Honorable Jesse E. Eschbach, Senior U.S. Circuit Judge for the Seventh Circuit, sitting by designation
In Bonner v. City of Prichard, 661 F.2d 1206 (11th Cir. 1981) (en banc), this court adopted as binding precedent all decisions of the former Fifth Circuit rendered prior to October 1, 1981)
Where, as in this case, the discovery of out of court influence is discovered before the jury verdict, the inquiry is whether the extrinsic factual matter would likely taint the jury's deliberation
Fed.R.Evid. 606(b) provides:
Upon an inquiry into the validity of a verdict or indictment, a juror may not testify as to any matter or statement occurring during the course of the jury's deliberations or to the effect of anything upon his or any other juror's mind or emotions as influencing him to assent to or dissent from the verdict or indictment or concerning his mental processes in connection therewith, except that a juror may testify on the question whether extraneous prejudicial information was improperly brought to the jury's attention or whether any outside influence was improperly brought to bear upon any juror.
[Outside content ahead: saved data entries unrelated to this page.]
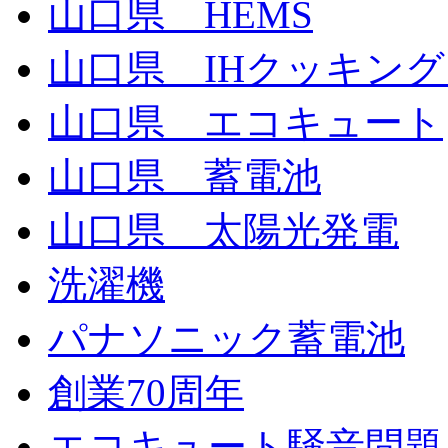
山口県 HEMS
山口県 IHクッキン
山口県 エコキュート
山口県 蓄電池
山口県 太陽光発電
洗濯機
パナソニック蓄電池
創業70周年
エコキュート騒音問題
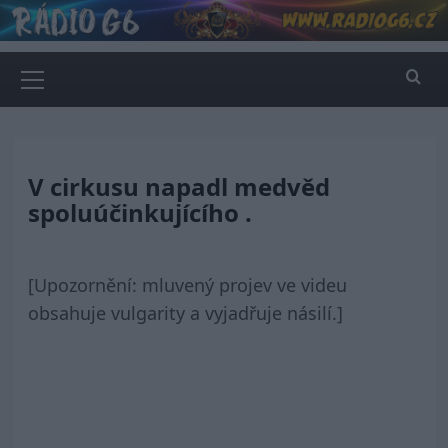
Skip
to
content
Primary
Menu
V cirkusu napadl medvěd
spoluúčinkujícího .
[Upozornění: mluvený projev ve videu
obsahuje vulgarity a vyjadřuje násilí.]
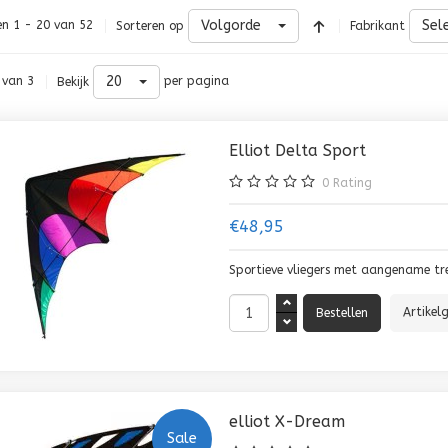
Volgorde
Sel
en 1 - 20 van 52
Sorteren op
Fabrikant
20
 van 3
per pagina
Bekijk
Elliot Delta Sport
0
Rating
€48,95
Sportieve vliegers met aangename tr
Artikel
elliot X-Dream
Sale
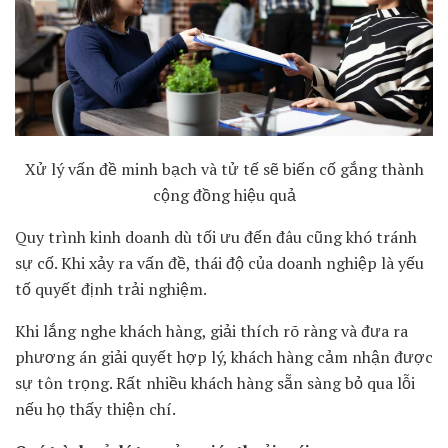
Xử lý vấn đề minh bạch và tử tế sẽ biến cố gắng thành
cộng đồng hiệu quả
Quy trình kinh doanh dù tối ưu đến đâu cũng khó tránh
sự cố. Khi xảy ra vấn đề, thái độ của doanh nghiệp là yếu
tố quyết định trải nghiệm.
Khi lắng nghe khách hàng, giải thích rõ ràng và đưa ra
phương án giải quyết hợp lý, khách hàng cảm nhận được
sự tôn trọng. Rất nhiều khách hàng sẵn sàng bỏ qua lỗi
nếu họ thấy thiện chí.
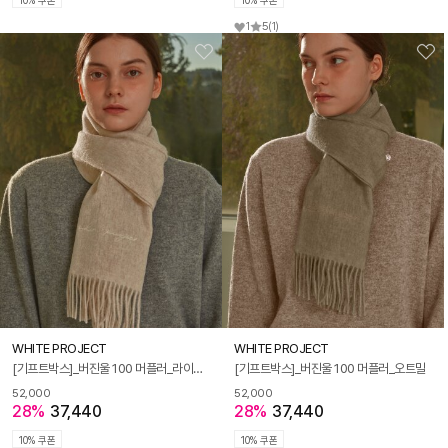
10% 쿠폰
10% 쿠폰
1
5
(1)
WHITE PROJECT
WHITE PROJECT
[기프트박스]_버진울 100 머플러_라이트 오트밀
[기프트박스]_버진울 100 머플러_오트밀
52,000
52,000
28%
37,440
28%
37,440
10% 쿠폰
10% 쿠폰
Nor may his affidavit or evidence of any statement by him concerning a matter about which he would be precluded from testifying be received for these purposes.
This rule is relevant only in those inquiries which occur after the return of a verdict or issuance of an indictment. See United States v. Badolato, 710 F.2d 1509, 1515 (11th Cir. 1983); United States v. Howard, 506 F.2d at 869.